▸ **Exercise requirements**: Print out every entry, keeping each line identical to the original.

Document layout analysis data
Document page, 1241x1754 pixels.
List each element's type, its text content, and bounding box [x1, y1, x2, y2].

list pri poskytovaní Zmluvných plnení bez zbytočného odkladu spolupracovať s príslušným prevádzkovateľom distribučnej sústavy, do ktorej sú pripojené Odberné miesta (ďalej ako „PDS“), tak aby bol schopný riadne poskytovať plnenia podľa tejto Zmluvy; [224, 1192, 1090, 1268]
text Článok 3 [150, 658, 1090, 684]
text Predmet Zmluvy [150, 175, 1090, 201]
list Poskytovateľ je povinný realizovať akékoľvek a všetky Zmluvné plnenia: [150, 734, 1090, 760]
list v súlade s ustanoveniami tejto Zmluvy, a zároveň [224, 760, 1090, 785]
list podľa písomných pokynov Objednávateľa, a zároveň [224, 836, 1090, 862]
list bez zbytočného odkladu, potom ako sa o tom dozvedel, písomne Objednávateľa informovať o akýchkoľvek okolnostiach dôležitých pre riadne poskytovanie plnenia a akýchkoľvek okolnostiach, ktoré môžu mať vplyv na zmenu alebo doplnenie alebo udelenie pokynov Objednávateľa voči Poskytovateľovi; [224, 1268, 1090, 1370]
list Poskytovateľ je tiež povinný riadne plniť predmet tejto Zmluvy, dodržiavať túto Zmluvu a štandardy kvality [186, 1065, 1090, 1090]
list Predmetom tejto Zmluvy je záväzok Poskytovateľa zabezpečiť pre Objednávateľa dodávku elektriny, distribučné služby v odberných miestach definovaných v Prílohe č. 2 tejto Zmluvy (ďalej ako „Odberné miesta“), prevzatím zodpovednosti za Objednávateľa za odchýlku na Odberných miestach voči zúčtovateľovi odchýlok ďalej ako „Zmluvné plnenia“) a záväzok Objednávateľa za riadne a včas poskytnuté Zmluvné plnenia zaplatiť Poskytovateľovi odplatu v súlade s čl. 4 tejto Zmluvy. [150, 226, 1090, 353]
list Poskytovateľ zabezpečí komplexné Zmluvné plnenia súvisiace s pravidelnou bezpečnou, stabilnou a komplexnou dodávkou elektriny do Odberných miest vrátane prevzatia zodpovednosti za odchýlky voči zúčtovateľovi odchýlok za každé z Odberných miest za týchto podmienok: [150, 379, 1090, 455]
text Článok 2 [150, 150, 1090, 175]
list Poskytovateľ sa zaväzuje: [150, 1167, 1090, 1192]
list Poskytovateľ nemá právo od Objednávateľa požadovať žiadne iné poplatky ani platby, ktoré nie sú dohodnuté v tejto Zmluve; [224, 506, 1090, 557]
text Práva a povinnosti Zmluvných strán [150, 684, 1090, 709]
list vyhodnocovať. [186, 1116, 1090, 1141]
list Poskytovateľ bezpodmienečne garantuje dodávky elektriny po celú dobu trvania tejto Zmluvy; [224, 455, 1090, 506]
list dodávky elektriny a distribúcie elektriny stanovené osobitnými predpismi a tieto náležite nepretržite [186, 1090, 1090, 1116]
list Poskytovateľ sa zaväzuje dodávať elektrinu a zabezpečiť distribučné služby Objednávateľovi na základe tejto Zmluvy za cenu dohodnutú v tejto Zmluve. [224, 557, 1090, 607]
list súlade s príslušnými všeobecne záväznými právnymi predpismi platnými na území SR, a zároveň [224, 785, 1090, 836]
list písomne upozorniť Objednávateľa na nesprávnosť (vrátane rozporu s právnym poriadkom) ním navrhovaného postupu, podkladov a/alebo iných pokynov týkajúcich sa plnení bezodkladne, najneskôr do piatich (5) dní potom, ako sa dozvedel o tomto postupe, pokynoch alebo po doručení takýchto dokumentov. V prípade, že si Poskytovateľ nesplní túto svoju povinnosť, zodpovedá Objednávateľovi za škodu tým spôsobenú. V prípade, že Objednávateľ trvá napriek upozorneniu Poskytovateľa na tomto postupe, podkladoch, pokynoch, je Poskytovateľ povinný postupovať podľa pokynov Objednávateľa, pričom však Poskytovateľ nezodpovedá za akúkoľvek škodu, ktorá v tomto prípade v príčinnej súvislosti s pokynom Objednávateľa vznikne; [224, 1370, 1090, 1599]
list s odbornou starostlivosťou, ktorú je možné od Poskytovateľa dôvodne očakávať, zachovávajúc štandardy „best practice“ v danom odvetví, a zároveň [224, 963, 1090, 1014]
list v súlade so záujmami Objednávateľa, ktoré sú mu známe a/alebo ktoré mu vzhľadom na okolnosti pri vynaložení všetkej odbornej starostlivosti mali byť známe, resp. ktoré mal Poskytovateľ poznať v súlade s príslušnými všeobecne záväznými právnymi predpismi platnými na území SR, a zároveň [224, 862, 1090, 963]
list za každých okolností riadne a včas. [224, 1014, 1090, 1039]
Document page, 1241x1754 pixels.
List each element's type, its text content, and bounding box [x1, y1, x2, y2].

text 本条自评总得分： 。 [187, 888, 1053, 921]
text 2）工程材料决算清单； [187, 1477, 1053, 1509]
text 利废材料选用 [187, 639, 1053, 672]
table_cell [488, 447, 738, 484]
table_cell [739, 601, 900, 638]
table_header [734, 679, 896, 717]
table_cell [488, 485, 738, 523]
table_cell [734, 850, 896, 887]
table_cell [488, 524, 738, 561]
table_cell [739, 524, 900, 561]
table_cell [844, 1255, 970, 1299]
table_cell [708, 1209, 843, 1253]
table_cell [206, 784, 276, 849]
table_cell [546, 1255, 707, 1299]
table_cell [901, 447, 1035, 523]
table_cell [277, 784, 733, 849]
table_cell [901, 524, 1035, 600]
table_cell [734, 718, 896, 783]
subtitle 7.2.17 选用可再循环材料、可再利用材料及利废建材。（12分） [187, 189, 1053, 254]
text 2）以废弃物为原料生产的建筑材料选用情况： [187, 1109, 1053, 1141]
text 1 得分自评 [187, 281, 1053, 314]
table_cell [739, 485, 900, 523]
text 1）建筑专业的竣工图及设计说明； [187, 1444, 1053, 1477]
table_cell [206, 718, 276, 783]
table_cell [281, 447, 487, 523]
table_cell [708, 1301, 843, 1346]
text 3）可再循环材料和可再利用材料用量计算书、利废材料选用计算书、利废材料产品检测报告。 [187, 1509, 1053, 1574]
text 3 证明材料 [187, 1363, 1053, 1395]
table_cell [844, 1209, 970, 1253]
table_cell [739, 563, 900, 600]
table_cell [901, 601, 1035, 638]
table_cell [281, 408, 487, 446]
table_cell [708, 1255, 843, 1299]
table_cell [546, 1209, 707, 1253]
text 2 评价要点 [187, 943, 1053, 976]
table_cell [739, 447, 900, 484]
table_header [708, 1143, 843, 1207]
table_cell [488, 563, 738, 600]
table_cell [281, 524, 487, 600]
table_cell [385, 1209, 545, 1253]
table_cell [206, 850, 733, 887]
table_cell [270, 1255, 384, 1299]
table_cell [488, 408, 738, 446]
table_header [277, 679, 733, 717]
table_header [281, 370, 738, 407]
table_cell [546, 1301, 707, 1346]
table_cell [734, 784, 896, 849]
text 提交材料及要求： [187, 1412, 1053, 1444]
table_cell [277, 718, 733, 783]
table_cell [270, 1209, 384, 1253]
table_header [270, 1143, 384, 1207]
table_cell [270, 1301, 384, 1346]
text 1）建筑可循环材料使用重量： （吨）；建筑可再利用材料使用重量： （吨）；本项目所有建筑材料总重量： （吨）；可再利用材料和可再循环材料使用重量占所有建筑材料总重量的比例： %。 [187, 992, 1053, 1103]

▸ **Written solution**:
Document page, 1241x1754 pixels.
List each element's type, its text content, and bounding box [x1, y1, x2, y2].

list pri poskytovaní Zmluvných plnení bez zbytočného odkladu spolupracovať s príslušným prevádzkovateľom distribučnej sústavy, do ktorej sú pripojené Odberné miesta (ďalej ako „PDS“), tak aby bol schopný riadne poskytovať plnenia podľa tejto Zmluvy; [224, 1192, 1090, 1268]
text Článok 3 [150, 658, 1090, 684]
text Predmet Zmluvy [150, 175, 1090, 201]
list Poskytovateľ je povinný realizovať akékoľvek a všetky Zmluvné plnenia: [150, 734, 1090, 760]
list v súlade s ustanoveniami tejto Zmluvy, a zároveň [224, 760, 1090, 785]
list podľa písomných pokynov Objednávateľa, a zároveň [224, 836, 1090, 862]
list bez zbytočného odkladu, potom ako sa o tom dozvedel, písomne Objednávateľa informovať o akýchkoľvek okolnostiach dôležitých pre riadne poskytovanie plnenia a akýchkoľvek okolnostiach, ktoré môžu mať vplyv na zmenu alebo doplnenie alebo udelenie pokynov Objednávateľa voči Poskytovateľovi; [224, 1268, 1090, 1370]
list Poskytovateľ je tiež povinný riadne plniť predmet tejto Zmluvy, dodržiavať túto Zmluvu a štandardy kvality [186, 1065, 1090, 1090]
list Predmetom tejto Zmluvy je záväzok Poskytovateľa zabezpečiť pre Objednávateľa dodávku elektriny, distribučné služby v odberných miestach definovaných v Prílohe č. 2 tejto Zmluvy (ďalej ako „Odberné miesta“), prevzatím zodpovednosti za Objednávateľa za odchýlku na Odberných miestach voči zúčtovateľovi odchýlok ďalej ako „Zmluvné plnenia“) a záväzok Objednávateľa za riadne a včas poskytnuté Zmluvné plnenia zaplatiť Poskytovateľovi odplatu v súlade s čl. 4 tejto Zmluvy. [150, 226, 1090, 353]
list Poskytovateľ zabezpečí komplexné Zmluvné plnenia súvisiace s pravidelnou bezpečnou, stabilnou a komplexnou dodávkou elektriny do Odberných miest vrátane prevzatia zodpovednosti za odchýlky voči zúčtovateľovi odchýlok za každé z Odberných miest za týchto podmienok: [150, 379, 1090, 455]
text Článok 2 [150, 150, 1090, 175]
list Poskytovateľ sa zaväzuje: [150, 1167, 1090, 1192]
list Poskytovateľ nemá právo od Objednávateľa požadovať žiadne iné poplatky ani platby, ktoré nie sú dohodnuté v tejto Zmluve; [224, 506, 1090, 557]
text Práva a povinnosti Zmluvných strán [150, 684, 1090, 709]
list vyhodnocovať. [186, 1116, 1090, 1141]
list Poskytovateľ bezpodmienečne garantuje dodávky elektriny po celú dobu trvania tejto Zmluvy; [224, 455, 1090, 506]
list dodávky elektriny a distribúcie elektriny stanovené osobitnými predpismi a tieto náležite nepretržite [186, 1090, 1090, 1116]
list Poskytovateľ sa zaväzuje dodávať elektrinu a zabezpečiť distribučné služby Objednávateľovi na základe tejto Zmluvy za cenu dohodnutú v tejto Zmluve. [224, 557, 1090, 607]
list súlade s príslušnými všeobecne záväznými právnymi predpismi platnými na území SR, a zároveň [224, 785, 1090, 836]
list písomne upozorniť Objednávateľa na nesprávnosť (vrátane rozporu s právnym poriadkom) ním navrhovaného postupu, podkladov a/alebo iných pokynov týkajúcich sa plnení bezodkladne, najneskôr do piatich (5) dní potom, ako sa dozvedel o tomto postupe, pokynoch alebo po doručení takýchto dokumentov. V prípade, že si Poskytovateľ nesplní túto svoju povinnosť, zodpovedá Objednávateľovi za škodu tým spôsobenú. V prípade, že Objednávateľ trvá napriek upozorneniu Poskytovateľa na tomto postupe, podkladoch, pokynoch, je Poskytovateľ povinný postupovať podľa pokynov Objednávateľa, pričom však Poskytovateľ nezodpovedá za akúkoľvek škodu, ktorá v tomto prípade v príčinnej súvislosti s pokynom Objednávateľa vznikne; [224, 1370, 1090, 1599]
list s odbornou starostlivosťou, ktorú je možné od Poskytovateľa dôvodne očakávať, zachovávajúc štandardy „best practice“ v danom odvetví, a zároveň [224, 963, 1090, 1014]
list v súlade so záujmami Objednávateľa, ktoré sú mu známe a/alebo ktoré mu vzhľadom na okolnosti pri vynaložení všetkej odbornej starostlivosti mali byť známe, resp. ktoré mal Poskytovateľ poznať v súlade s príslušnými všeobecne záväznými právnymi predpismi platnými na území SR, a zároveň [224, 862, 1090, 963]
list za každých okolností riadne a včas. [224, 1014, 1090, 1039]
Document page, 1241x1754 pixels.
List each element's type, its text content, and bounding box [x1, y1, x2, y2].

text 本条自评总得分： 。 [187, 888, 1053, 921]
text 2）工程材料决算清单； [187, 1477, 1053, 1509]
text 利废材料选用 [187, 639, 1053, 672]
table_cell [488, 447, 738, 484]
table_cell [739, 601, 900, 638]
table_header [734, 679, 896, 717]
table_cell [488, 485, 738, 523]
table_cell [734, 850, 896, 887]
table_cell [488, 524, 738, 561]
table_cell [739, 524, 900, 561]
table_cell [844, 1255, 970, 1299]
table_cell [708, 1209, 843, 1253]
table_cell [206, 784, 276, 849]
table_cell [546, 1255, 707, 1299]
table_cell [901, 447, 1035, 523]
table_cell [277, 784, 733, 849]
table_cell [901, 524, 1035, 600]
table_cell [734, 718, 896, 783]
subtitle 7.2.17 选用可再循环材料、可再利用材料及利废建材。（12分） [187, 189, 1053, 254]
text 2）以废弃物为原料生产的建筑材料选用情况： [187, 1109, 1053, 1141]
text 1 得分自评 [187, 281, 1053, 314]
table_cell [739, 485, 900, 523]
text 1）建筑专业的竣工图及设计说明； [187, 1444, 1053, 1477]
table_cell [206, 718, 276, 783]
table_cell [281, 447, 487, 523]
table_cell [708, 1301, 843, 1346]
text 3）可再循环材料和可再利用材料用量计算书、利废材料选用计算书、利废材料产品检测报告。 [187, 1509, 1053, 1574]
text 3 证明材料 [187, 1363, 1053, 1395]
table_cell [844, 1209, 970, 1253]
table_cell [739, 563, 900, 600]
table_cell [901, 601, 1035, 638]
table_cell [281, 408, 487, 446]
table_cell [708, 1255, 843, 1299]
table_cell [546, 1209, 707, 1253]
text 2 评价要点 [187, 943, 1053, 976]
table_cell [739, 447, 900, 484]
table_header [708, 1143, 843, 1207]
table_cell [488, 563, 738, 600]
table_cell [281, 524, 487, 600]
table_cell [385, 1209, 545, 1253]
table_cell [206, 850, 733, 887]
table_cell [270, 1255, 384, 1299]
table_cell [488, 408, 738, 446]
table_header [277, 679, 733, 717]
table_header [281, 370, 738, 407]
table_cell [546, 1301, 707, 1346]
table_cell [734, 784, 896, 849]
text 提交材料及要求： [187, 1412, 1053, 1444]
table_cell [277, 718, 733, 783]
table_cell [270, 1209, 384, 1253]
table_header [270, 1143, 384, 1207]
table_cell [270, 1301, 384, 1346]
text 1）建筑可循环材料使用重量： （吨）；建筑可再利用材料使用重量： （吨）；本项目所有建筑材料总重量： （吨）；可再利用材料和可再循环材料使用重量占所有建筑材料总重量的比例： %。 [187, 992, 1053, 1103]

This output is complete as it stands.